Russia Woos Muslim World With Guns And Diplomatic Roses
President Putin shows off his diplomatic strut. |
Moscow (AFP) Mar 13, 2006
The huge arms deal with Algeria that Moscow announced on Friday demonstrates Russia's determination to resurrect influence in the Muslim world through weapons exports and challenges to Western-dominated diplomacy, analysts said.
Flush with oil and gas revenues and buoyed by its presidency of the Group of Eight, Russia is becoming a significant player -- and competitor with the United States -- in the Middle East for the first time since the Soviet crash of 1991.
The latest sign of President Vladimir Putin's drive to reestablish Russian clout was the announcement during his flying visit to Algeria on Friday of weapons sales worth 7.5 billion dollars (6.3 billion euros). Russia also agreed to cancel Algeria's Soviet-era debt.
Weapons are one of Russia's few internationally competitive products. In 2005 the export agency Rosoboronexport announced its best sales for years at 6.1 billion dollars, mostly to China, India and former Soviet client states in the Muslim world and Asia.
But Moscow's simultaneous writing off of 4.7 billion dollars of debt reveals the political nature of the arms trade, analysts said.

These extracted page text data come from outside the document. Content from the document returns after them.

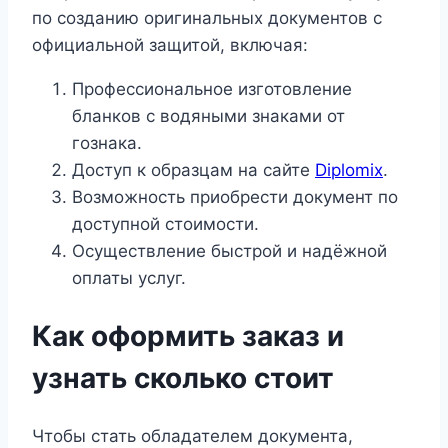
по созданию оригинальных документов с
официальной защитой, включая:
Профессиональное изготовление
бланков с водяными знаками от
гознака.
Доступ к образцам на сайте
Diplomix
.
Возможность приобрести документ по
доступной стоимости.
Осуществление быстрой и надёжной
оплаты услуг.
Как оформить заказ и
узнать сколько стоит
Чтобы стать обладателем документа,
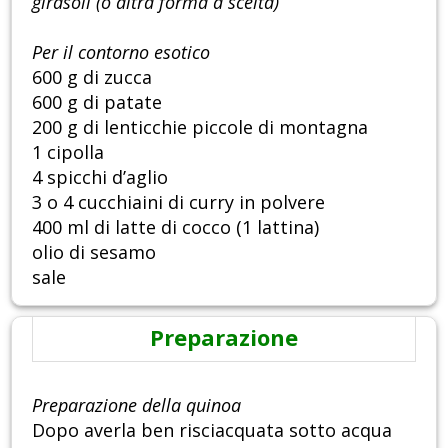
girasoli (o altra forma a scelta)
Per il contorno esotico
600 g di zucca
600 g di patate
200 g di lenticchie piccole di montagna
1 cipolla
4 spicchi d’aglio
3 o 4 cucchiaini di curry in polvere
400 ml di latte di cocco (1 lattina)
olio di sesamo
sale
Preparazione
Preparazione della quinoa
Dopo averla ben risciacquata sotto acqua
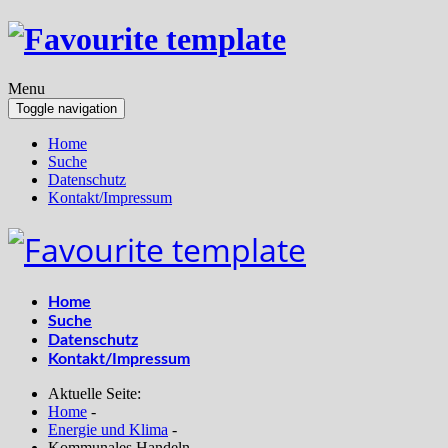
Menu
Toggle navigation
Home
Suche
Datenschutz
Kontakt/Impressum
Home
Suche
Datenschutz
Kontakt/Impressum
Aktuelle Seite:
Home
-
Energie und Klima
-
Kommunales Handeln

"There has never been a deal like that in the history of Russian military-industrial partnerships," the Kommersant business daily said on Saturday. It suggested that the real value of contracts might not have been more than 5.5 billion dollars.
"This visit was part of Russia's general policy in the Middle East," Alexei Malashenko, an analyst at the Carnegie Centre in Moscow, told AFP on Friday.
"Russia is coming back. The geopolitical strategy has changed. The rapprochment with the West is over and Russia is taking its own route."
That new strategy -- kick-started in April 2005 when Putin became the first Kremlin leader to visit Israel and the Palestinian territories -- coincides with a distinct cooling of relations between Moscow and Washington.
But Russia presents itself less as a competitor than an East-West middleman.
As builder of Iran's sole civilian nuclear power plant, Moscow says it can help resolve Tehran's standoff with the international community over a suspected secret weapons programme. In the only compromise plan on the table, Russia would assume responsibility for Iran's uranium enrichment.
Russia also ignored Israeli and Western suspicion at the start of March to hold talks with Hamas, arguing that the militant group, which is now the ruling party in the Palestinian territories, should be engaged, not made a pariah.
Another Western bugbear -- Syria -- will be allowed into Russia's diplomatic limelight this week when Foreign Minister Sergei Lavrov and his Syrian counterpart Walid Muallem meet in Moscow.
Russia has been at odds with European powers and the United States over how to ensure Syria's cooperation with a UN probe into suspicions of Syrian links to the murder of Lebanese ex-premier Rafiq Hariri.
Russia wants Syrian cooperation, Lavrov said ahead of the Moscow talks, but not for the issue to be used for "political means". All these initiatives add up to a bold but risky policy that could leave Russia isolated, Malashenko warned.
"It's important these initiatives bring results, because otherwise they will boomerang on Russia," he said.